____ EXERCISE INPUTS

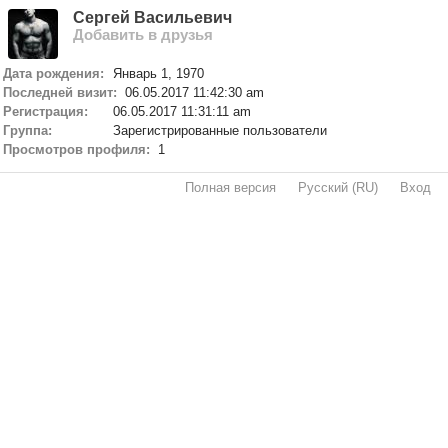
Сергей Васильевич
Добавить в друзья
Дата рождения:
Январь 1, 1970
Последней визит:
06.05.2017 11:42:30 am
Регистрация:
06.05.2017 11:31:11 am
Группа:
Зарегистрированные пользователи
Просмотров профиля:
1
Полная версия
·
Русский (RU)
·
Вход
·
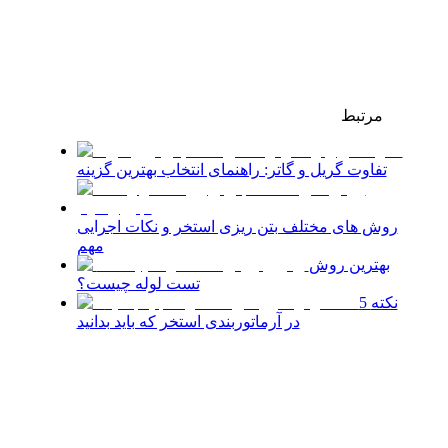
مرتبط
تفاوت گریل و گاتر: راهنمای انتخاب بهترین گزینه
روش‌ های مختلف بتن ریزی استخر و نکات اجرایی
مهم
بهترین روش
تست لوله چیست؟
5 نکته
در آرماتوربندی استخر که باید بدانید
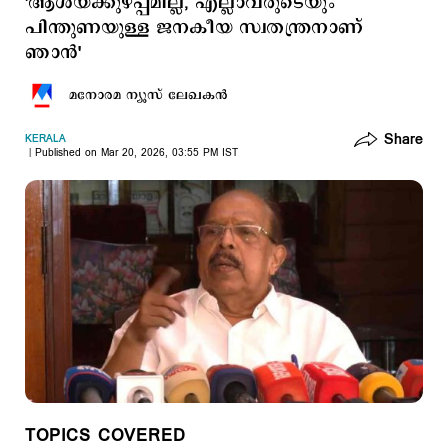
'ആശയക്കുഴപ്പമില്ല, എല്ലാവരുടെയും
പിന്തുണയുള്ള ജനകീയ സ്വതന്ത്രനാണ്
ഞാന്‍'
മനോരമ ന്യൂസ് ലേഖകന്‍
Share
KERALA
Published on Mar 20, 2026, 03:55 PM IST
TOPICS COVERED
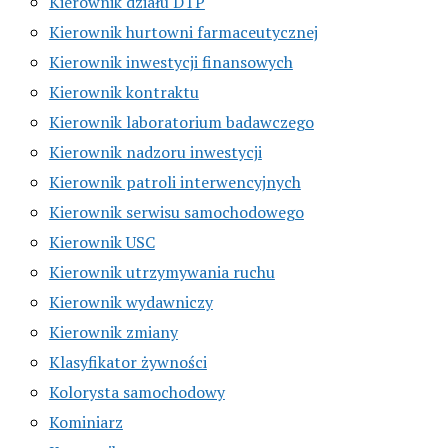
Kierownik działu DTP
Kierownik hurtowni farmaceutycznej
Kierownik inwestycji finansowych
Kierownik kontraktu
Kierownik laboratorium badawczego
Kierownik nadzoru inwestycji
Kierownik patroli interwencyjnych
Kierownik serwisu samochodowego
Kierownik USC
Kierownik utrzymywania ruchu
Kierownik wydawniczy
Kierownik zmiany
Klasyfikator żywności
Kolorysta samochodowy
Kominiarz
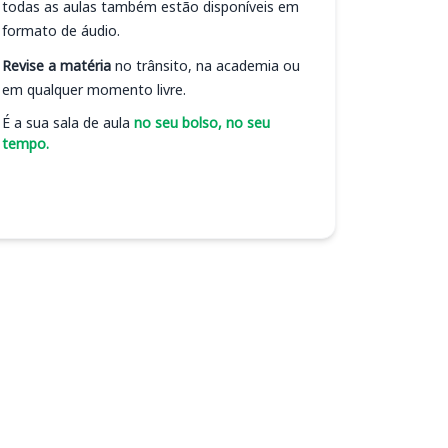
todas as aulas também estão disponíveis em
formato de áudio.
Revise a matéria
no trânsito, na academia ou
em qualquer momento livre.
É a sua sala de aula
no seu bolso, no seu
tempo.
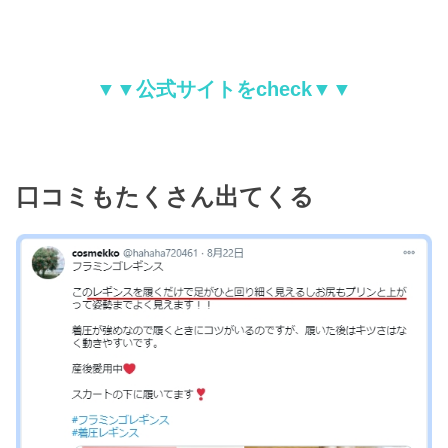
▼▼公式サイトをcheck▼▼
口コミもたくさん出てくる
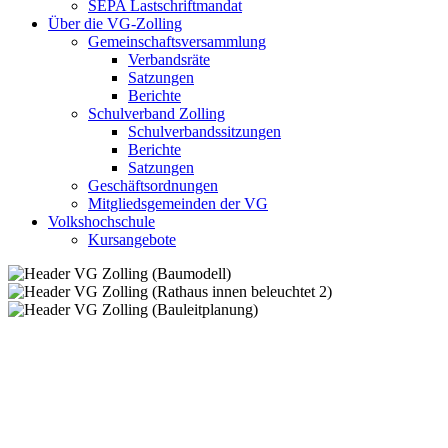
SEPA Lastschriftmandat
Über die VG-Zolling
Gemeinschaftsversammlung
Verbandsräte
Satzungen
Berichte
Schulverband Zolling
Schulverbandssitzungen
Berichte
Satzungen
Geschäftsordnungen
Mitgliedsgemeinden der VG
Volkshochschule
Kursangebote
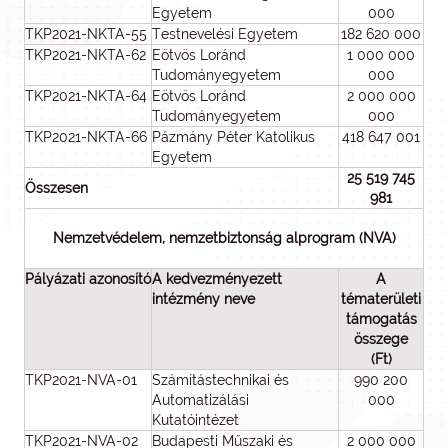
Egyetem
000
TKP2021-NKTA-55
Testnevelési Egyetem
182 620 000
TKP2021-NKTA-62
Eötvös Loránd
1 000 000
Tudományegyetem
000
TKP2021-NKTA-64
Eötvös Loránd
2 000 000
Tudományegyetem
000
TKP2021-NKTA-66
Pázmány Péter Katolikus
418 647 001
Egyetem
25 519 745
Összesen
981
Nemzetvédelem, nemzetbiztonság alprogram (NVA)
Pályázati azonosító
A kedvezményezett
A
intézmény neve
tématerületi
támogatás
összege
(Ft)
TKP2021-NVA-01
Számítástechnikai és
990 200
Automatizálási
000
Kutatóintézet
TKP2021-NVA-02
Budapesti Műszaki és
2 000 000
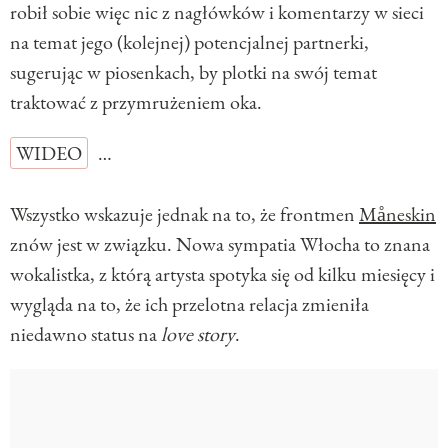
robił sobie więc nic z nagłówków i komentarzy w sieci
na temat jego (kolejnej) potencjalnej partnerki,
sugerując w piosenkach, by plotki na swój temat
traktować z przymrużeniem oka.
WIDEO
…
Wszystko wskazuje jednak na to, że frontmen
Måneskin
znów jest w związku. Nowa sympatia Włocha to znana
wokalistka, z którą artysta spotyka się od kilku miesięcy i
wygląda na to, że ich przelotna relacja zmieniła
niedawno status na
love story
.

________

* DIRECTIVE
All of the entries above are to be transcribed word for word, with no pictures included.

* SOLUTION TO THE PROBLEM
Сергей Васильевич
Добавить в друзья
Дата рождения:
Январь 1, 1970
Последней визит:
06.05.2017 11:42:30 am
Регистрация:
06.05.2017 11:31:11 am
Группа:
Зарегистрированные пользователи
Просмотров профиля:
1
Полная версия
·
Русский (RU)
·
Вход
·
مرتبط
تفاوت گریل و گاتر: راهنمای انتخاب بهترین گزینه
روش‌ های مختلف بتن ریزی استخر و نکات اجرایی
مهم
بهترین روش
تست لوله چیست؟
5 نکته
در آرماتوربندی استخر که باید بدانید
'ആശയക്കുഴപ്പമില്ല, എല്ലാവരുടെയും
പിന്തുണയുള്ള ജനകീയ സ്വതന്ത്രനാണ്
ഞാന്‍'
മനോരമ ന്യൂസ് ലേഖകന്‍
Share
KERALA
Published on Mar 20, 2026, 03:55 PM IST
TOPICS COVERED
Kierownik działu DTP
Kierownik hurtowni farmaceutycznej
Kierownik inwestycji finansowych
Kierownik kontraktu
Kierownik laboratorium badawczego
Kierownik nadzoru inwestycji
Kierownik patroli interwencyjnych
Kierownik serwisu samochodowego
Kierownik USC
Kierownik utrzymywania ruchu
Kierownik wydawniczy
Kierownik zmiany
Klasyfikator żywności
Kolorysta samochodowy
Kominiarz
todas as aulas também estão disponíveis em
formato de áudio.
Revise a matéria
no trânsito, na academia ou
em qualquer momento livre.
É a sua sala de aula
no seu bolso, no seu
tempo.
▼▼公式サイトをcheck▼▼
口コミもたくさん出てくる
SEPA Lastschriftmandat
Über die VG-Zolling
Gemeinschaftsversammlung
Verbandsräte
Satzungen
Berichte
Schulverband Zolling
Schulverbandssitzungen
Berichte
Satzungen
Geschäftsordnungen
Mitgliedsgemeinden der VG
Volkshochschule
Kursangebote
Egyetem
000
TKP2021-NKTA-55
Testnevelési Egyetem
182 620 000
TKP2021-NKTA-62
Eötvös Loránd
1 000 000
Tudományegyetem
000
TKP2021-NKTA-64
Eötvös Loránd
2 000 000
Tudományegyetem
000
TKP2021-NKTA-66
Pázmány Péter Katolikus
418 647 001
Egyetem
25 519 745
Összesen
981
Nemzetvédelem, nemzetbiztonság alprogram (NVA)
Pályázati azonosító
A kedvezményezett
A
intézmény neve
tématerületi
támogatás
összege
(Ft)
TKP2021-NVA-01
Számítástechnikai és
990 200
Automatizálási
000
Kutatóintézet
TKP2021-NVA-02
Budapesti Műszaki és
2 000 000
robił sobie więc nic z nagłówków i komentarzy w sieci
na temat jego (kolejnej) potencjalnej partnerki,
sugerując w piosenkach, by plotki na swój temat
traktować z przymrużeniem oka.
WIDEO
…
Wszystko wskazuje jednak na to, że frontmen
Måneskin
znów jest w związku. Nowa sympatia Włocha to znana
wokalistka, z którą artysta spotyka się od kilku miesięcy i
wygląda na to, że ich przelotna relacja zmieniła
niedawno status na
love story
.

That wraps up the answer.